### 本文 ###

いきなりピンポイントな話でアレなんですが、『「蒼穹のファフナーEXODUS」 2017年オリジナルカレンダー』の予約が先日始まったらしいんですけど、超限定生産らしくて注文が殺到しているようですね。
ファフナー カレンダー - Twitter検索
https://twitter.com/search?vertical=default&q=%E3%83%95%E3%82%A1%E3%83%95%E3%83%8A%E3%83%BC%20%E3%82%AB%E3%83%AC%E3%83%B3%E3%83%80%E3%83%BC
しかもちゃんと入力して登録したつもりが、メール返信が無いらしいんですよ。
- 👩 「ファフナーカレンダーの予約確認メールが来ない」
- 👩 「ファフナーのカレンダー、昨日予約したはずなんだけど自動送信メールが届いていない。メルアド間違えた?」

### データ行 ###

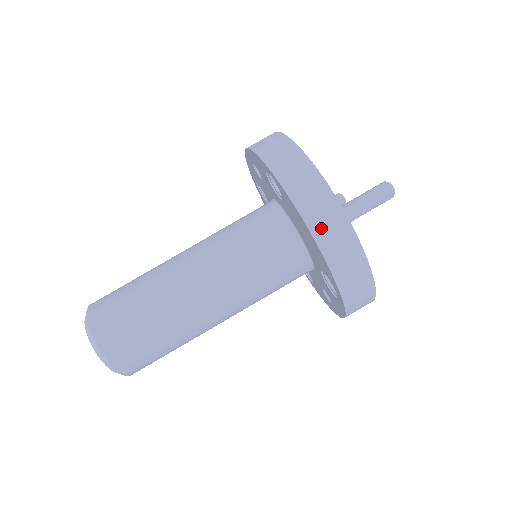
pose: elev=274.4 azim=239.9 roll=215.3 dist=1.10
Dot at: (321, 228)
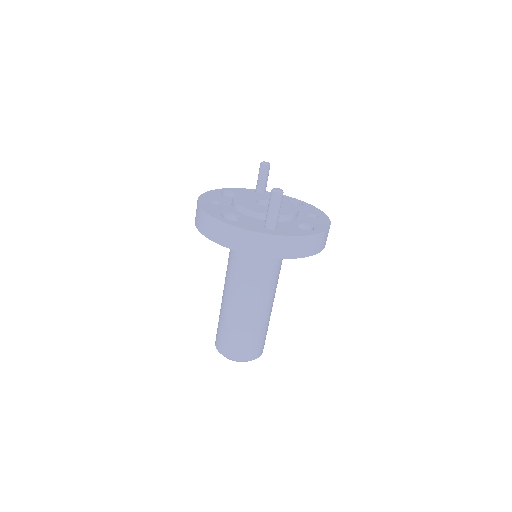
Dot at: (267, 251)
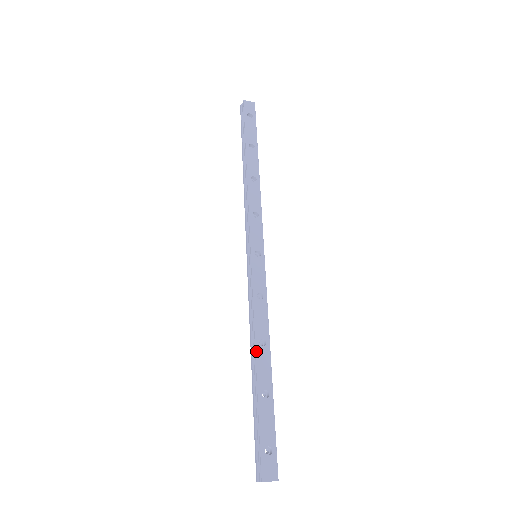
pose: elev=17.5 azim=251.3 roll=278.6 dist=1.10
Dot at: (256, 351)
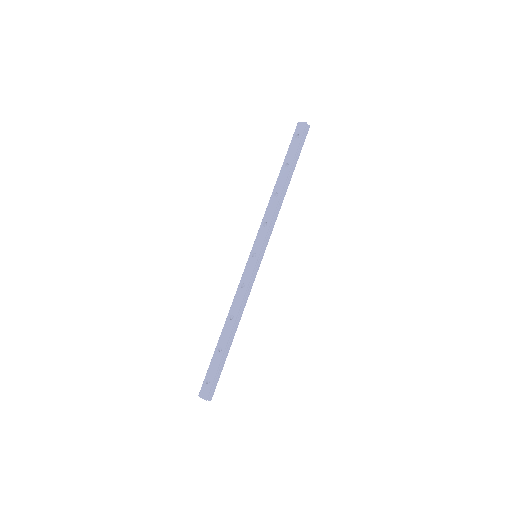
Dot at: (226, 321)
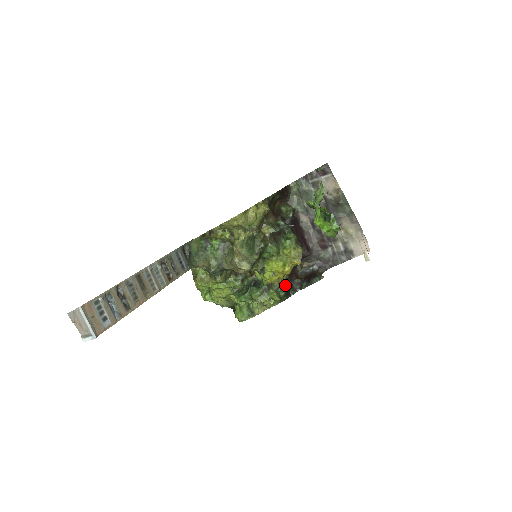
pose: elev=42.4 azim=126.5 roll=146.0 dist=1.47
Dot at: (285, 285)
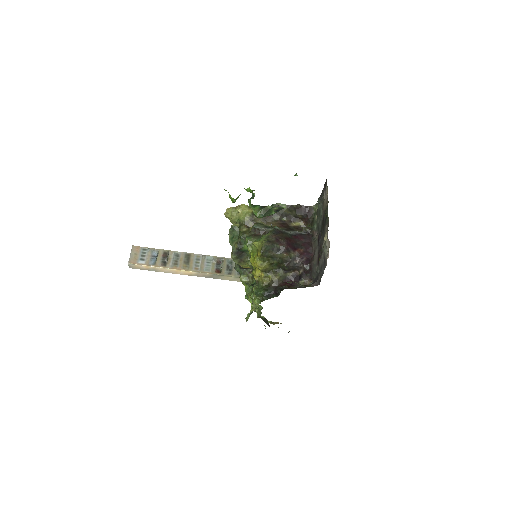
Dot at: (269, 286)
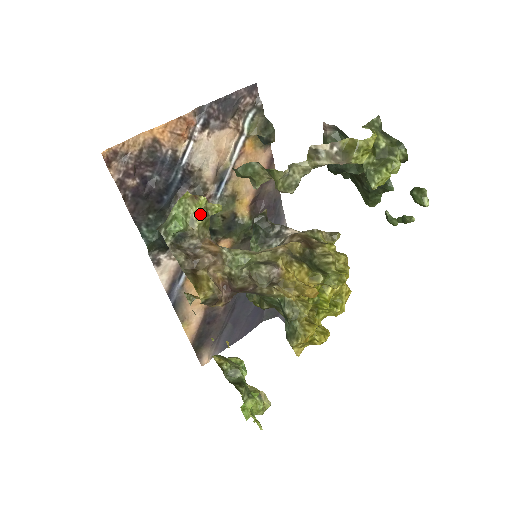
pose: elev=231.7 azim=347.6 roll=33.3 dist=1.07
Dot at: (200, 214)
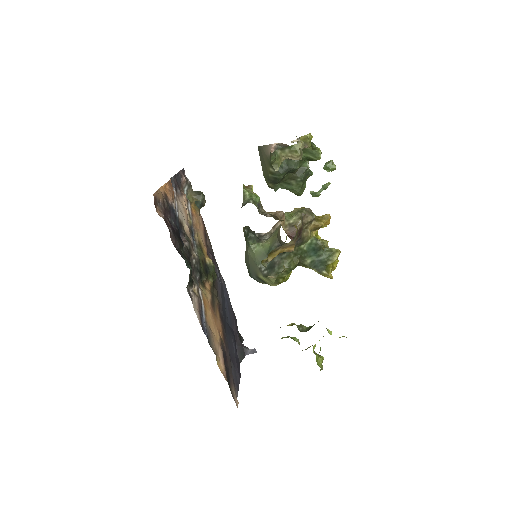
Dot at: occluded
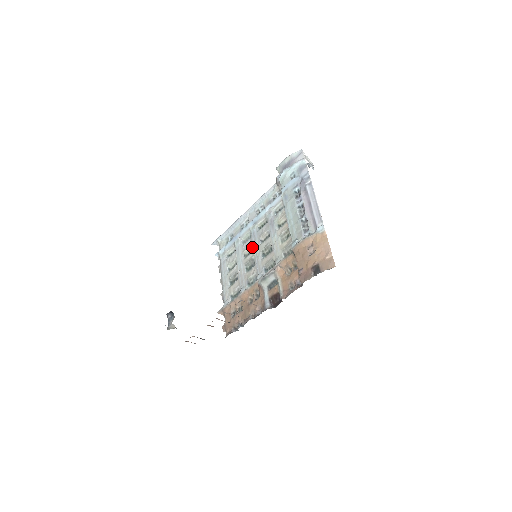
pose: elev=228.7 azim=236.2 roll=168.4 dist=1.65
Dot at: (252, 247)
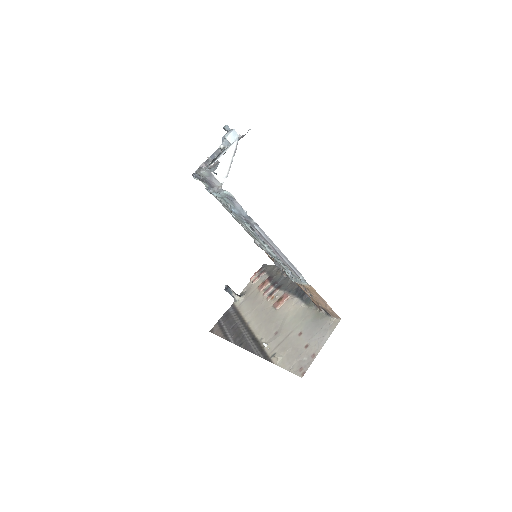
Dot at: occluded
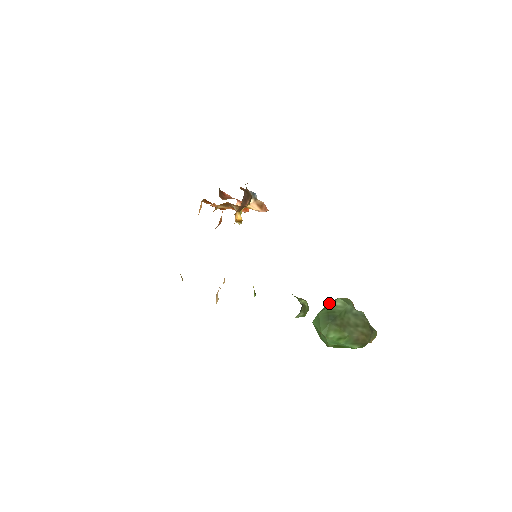
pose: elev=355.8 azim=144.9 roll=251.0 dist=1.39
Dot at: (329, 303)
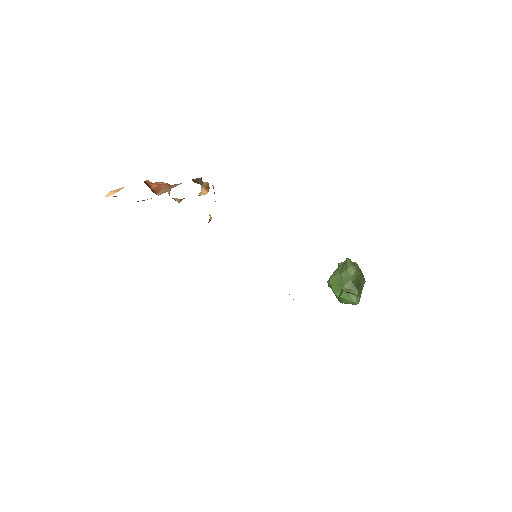
Dot at: (344, 273)
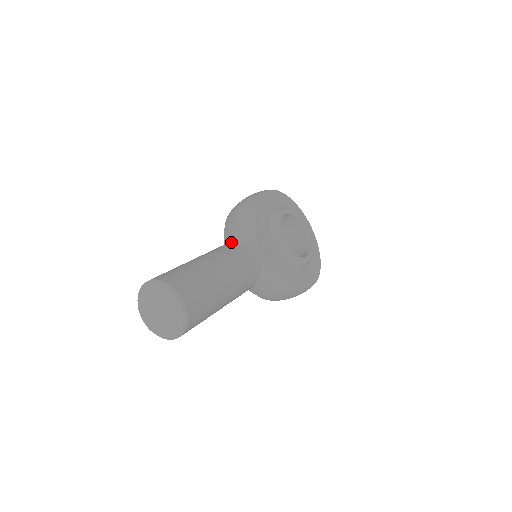
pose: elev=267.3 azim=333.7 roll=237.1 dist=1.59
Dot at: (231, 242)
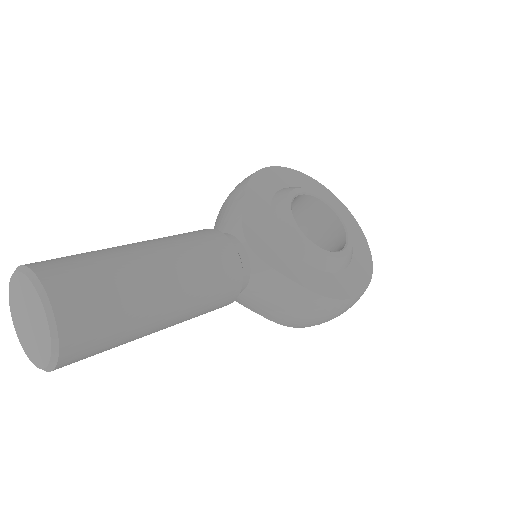
Dot at: occluded
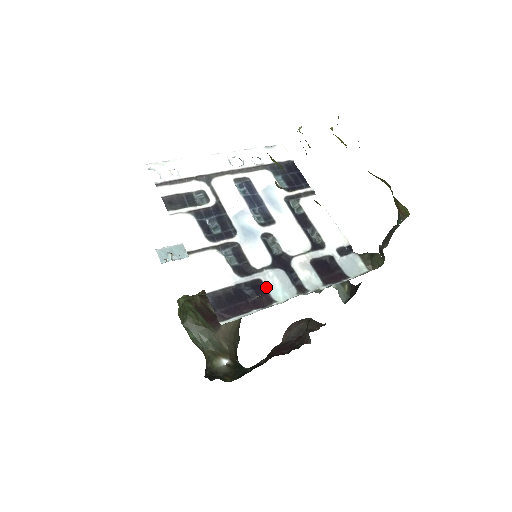
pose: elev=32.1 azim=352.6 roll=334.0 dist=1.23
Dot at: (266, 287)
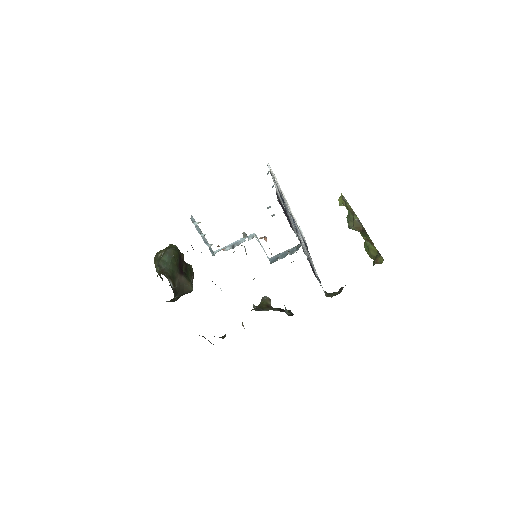
Dot at: (293, 228)
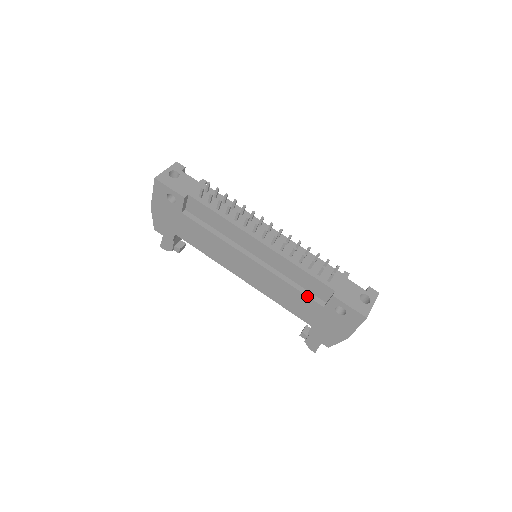
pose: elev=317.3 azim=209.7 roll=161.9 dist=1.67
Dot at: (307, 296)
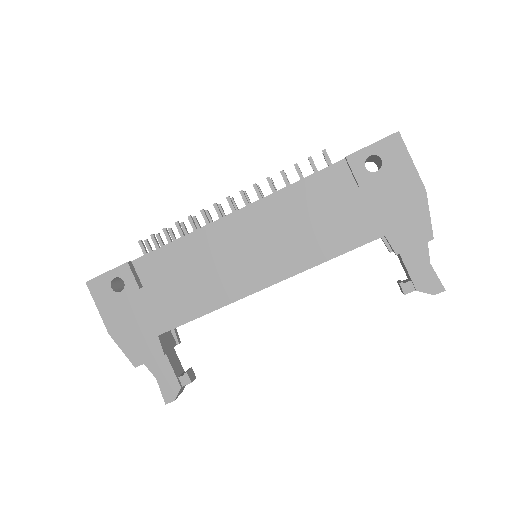
Dot at: (332, 199)
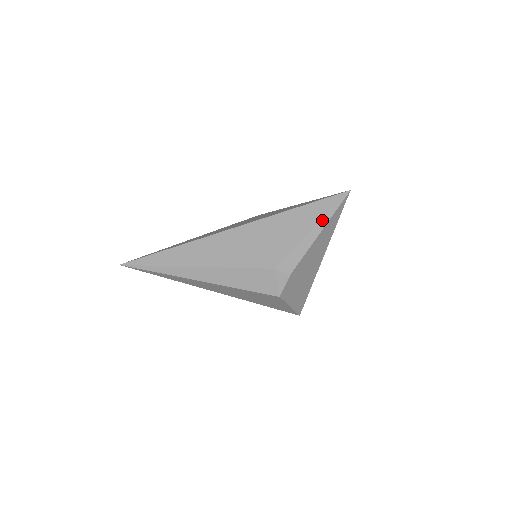
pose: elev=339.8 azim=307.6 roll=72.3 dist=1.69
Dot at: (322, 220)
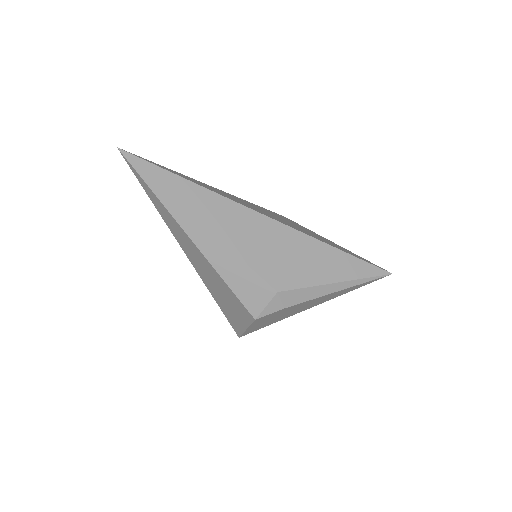
Dot at: (351, 281)
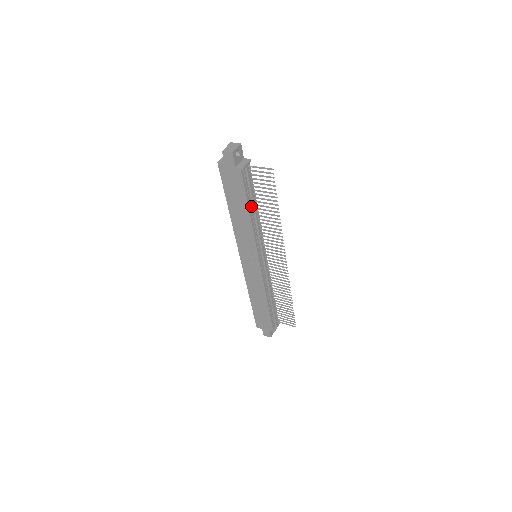
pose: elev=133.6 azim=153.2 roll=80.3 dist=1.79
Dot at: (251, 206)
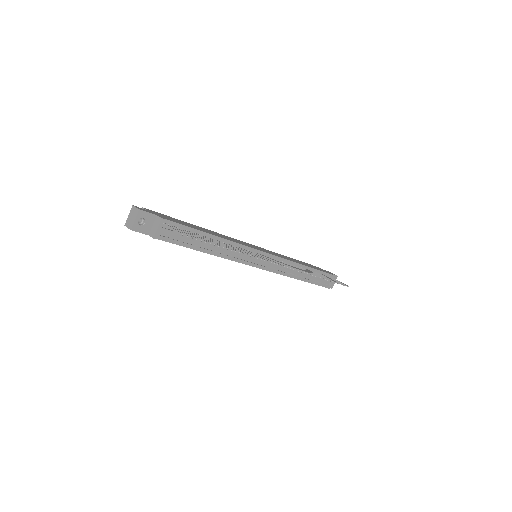
Dot at: (202, 245)
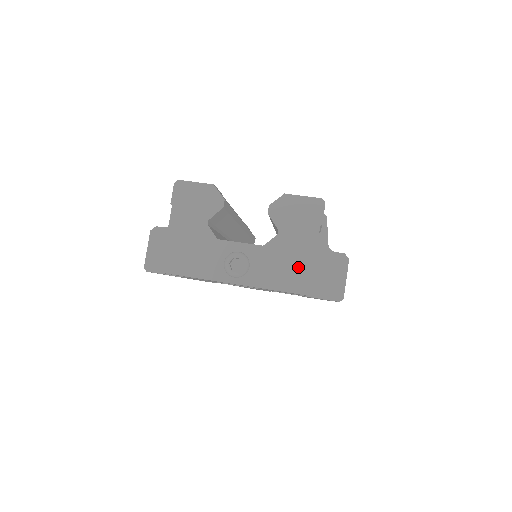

###

* [課題内容]:
• a. ファフナーのカレンダーについての本文から、「ファフナー カレンダー - Twitter検索」を含む語句で始まり「しかもちゃんと入力して登録したつもりが、メール返信が無いらしいんですよ。」で終わる部分を、一字も変えずに書き写してください。
• b. ファフナーのカレンダーについての本文では、このカレンダーの生産はどのようだと述べられていますか。

* [課題ごとの解答]:
• a.
ファフナー カレンダー - Twitter検索
https://twitter.com/search?vertical=default&q=%E3%83%95%E3%82%A1%E3%83%95%E3%83%8A%E3%83%BC%20%E3%82%AB%E3%83%AC%E3%83%B3%E3%83%80%E3%83%BC
しかもちゃんと入力して登録したつもりが、メール返信が無いらしいんですよ。

• b. 超限定生産らしいと述べられています。